Recordaréis aquella época. Empezaron a aparecer en la prensa noticias sensacionales protagonizadas por guardias civiles corruptos. Especialmente, en El Periódico. ¿Os acordáis? El primer escándalo estalló el miércoles 16 de octubre: un par de agentes del cuartel de la calle de Sant Pau, hermanos y conocidos como los Catalufos, fueron detenidos porque estaban implicados en una red de tráfico de mujeres albanesas y griegas. Las hacían adictas a la heroína y las traían a Cataluña para prostituirlas. Los Catalufos eran propietarios de un apartamento, en el Poble-sec, que se usaba como piso franco donde se alojaban las mujeres cuando llegaban aquí, antes de distribuirlas por diferentes prostíbulos. Aquel día, ilustraba la primera plana una fotografía donde se veía a un grupo de mujeres jóvenes, incluso demasiado jóvenes, apeándose de una furgoneta Mercedes con los distintivos de la Guardia Civil justo delante del domicilio de los Catalufos en el Poble-sec. Firmaba el reportaje Marissa Alavés, una conocida periodista especializada en sucesos y tribunales, y resultaba revelador que saltara la noticia pocas horas después de hacerse efectiva la detención. Interpreté que la reportera tenía la exclusiva antes que la Guardia Civil y que había avisado a los comandantes de la zona que estaba a punto de publicarla. Me los imagino alarmados suplicándole que no lo hiciera antes de que ellos hubieran resuelto el problema, quizás incluso la invitaron a participar en el operativo. Primero la detención y luego la noticia, este era el orden correcto.

Siguieron unos días de alboroto descontrolado en la prensa. Declaraciones de los oficiales jefes de zona, tertulias con teorías de lo más variadas, «Los independentistas falsifican pruebas para desacreditar a la Benemérita», «Asuntos Internos de la Guardia Civil inicia una investigación a fondo de trescientos agentes»...

Pero no fue por mucho tiempo, porque seis días después Marissa Alavés y El Periódico volvían a revolucionar a la opinión pública.

Lunes 21 de octubre: cuatro agentes de la Guardia Civil formaban una banda que se alquilaba para pegar palizas y extorsionar a tenderos en el barrio de Baró de Viver, en el distrito de Sant Andreu. Un vecino los grabó con su móvil cuando vapuleaban al dueño de una carnicería halal y, aunque vestían de paisano, los cuatro resultaban perfectamente identificables.

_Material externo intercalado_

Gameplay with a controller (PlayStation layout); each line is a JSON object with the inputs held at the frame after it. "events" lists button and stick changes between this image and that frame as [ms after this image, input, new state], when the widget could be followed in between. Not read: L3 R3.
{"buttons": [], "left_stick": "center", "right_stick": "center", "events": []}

En la semana siguiente, mientras la prensa digital e impresa, las radios y las televisiones y las tertulias públicas y de café se preguntaban a gritos qué estaba ocurriendo con la Guardia Civil en Barcelona, Asuntos Internos inculpó a una docena más de agentes por haber encubierto a los cuatro malhechores entorpeciendo investigaciones incoadas anteriormente y proporcionándoles coartadas falsas.

Intervino el Ministerio del Interior haciendo declaraciones institucionales donde se quitaba importancia a «hechos que no son tan extraños en ninguna policía del mundo» y se culpaba a la prensa de «alimentar el escándalo de manera malintencionada».

Marissa Alavés se hizo muy popular porque era ella quien firmaba los reportajes y porque la Guardia Civil la llevó al cuartel y la interrogó para que les revelara sus fuentes. La entrevistaban colegas de los medios más dispares para preguntarle: «¿Aparecerán más casos?».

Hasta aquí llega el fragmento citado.